I am not saying the good deeds reported in the news are not worthy of mention. I think these good people serve as great examples to us all. But these are not stories of enemies suddenly becoming friends, and honestly, shouldn’t we all be able to perform many of these acts at any time without much thought? It is more about being decent human beings than being disciples of Jesus Christ.

The parable Jesus told also has more to it than just a single act. In terms of stewardship catechesis, the Samaritan does something that is above and beyond the call. After taking the attacked man to an inn, he offers to pay any expense for the man’s stay when he passes through again. The Samaritan has risked much already, has gone to the trouble of not only stopping but carrying the man to an inn, and now he states that whatever the cost, he will pay it. Imagine him walking into the inn, a place where perhaps his kind was not welcome. Here he could be taken advantage off, or much worse. Who is to say that the innkeeper would not then double the price due to the Samaritan’s generosity?

The first conviction of the US Bishops’ pastoral letter, Stewardship: A Disciple’s Response, is labeled The Challenge, and it says we are called to be mature disciples that answer the call of Jesus Christ, regardless of the cost. To be a true disciple of Jesus means that there are no limits to our generosity. Yes, many days the call of Jesus will require a little bit of you and me. We won’t have to dig deep and give that which hurts. But some days, it will require seemingly everything we have been given. We will be asked to risk it all, to maybe even put ourselves in danger. But maturity in faith means that we will have the courage to say yes to the call.

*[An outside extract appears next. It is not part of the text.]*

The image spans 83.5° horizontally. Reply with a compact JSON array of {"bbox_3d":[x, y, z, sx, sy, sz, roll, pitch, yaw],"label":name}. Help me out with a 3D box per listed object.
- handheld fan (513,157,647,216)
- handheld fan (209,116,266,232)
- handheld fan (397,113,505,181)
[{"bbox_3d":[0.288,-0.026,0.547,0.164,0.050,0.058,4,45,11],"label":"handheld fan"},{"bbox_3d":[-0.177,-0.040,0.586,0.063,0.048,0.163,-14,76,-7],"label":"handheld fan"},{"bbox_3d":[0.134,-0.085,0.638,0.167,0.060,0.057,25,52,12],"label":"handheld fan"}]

Yes, life is made so much better when more and more people decide to do random acts of kindness or good deeds for their fellow brothers and sisters. But these things may also be seen as dress rehearsals for when the real call comes to lay it all on the line. Will it be to give your life for another or for your country? Will it be to give the gift of life in some way? Will it be to give of your finances until sacrifice becomes a daily reality? When that time comes, call to mind the Good Samaritan in the parable. He was more than a nice guy. It is going to take more than a kind demeanor for you to respond positively. It is going to take an awesome faith and trust in a power much greater than yourself.

Tracy Earl Welliver, MTS


O my God,
I love you above all things with my whole heart and soul,
because you are all good and worthy of all my love.
I love my neighbor as myself for the love of you.
I forgive all who have injured me
and I ask pardon of those whom I have injured.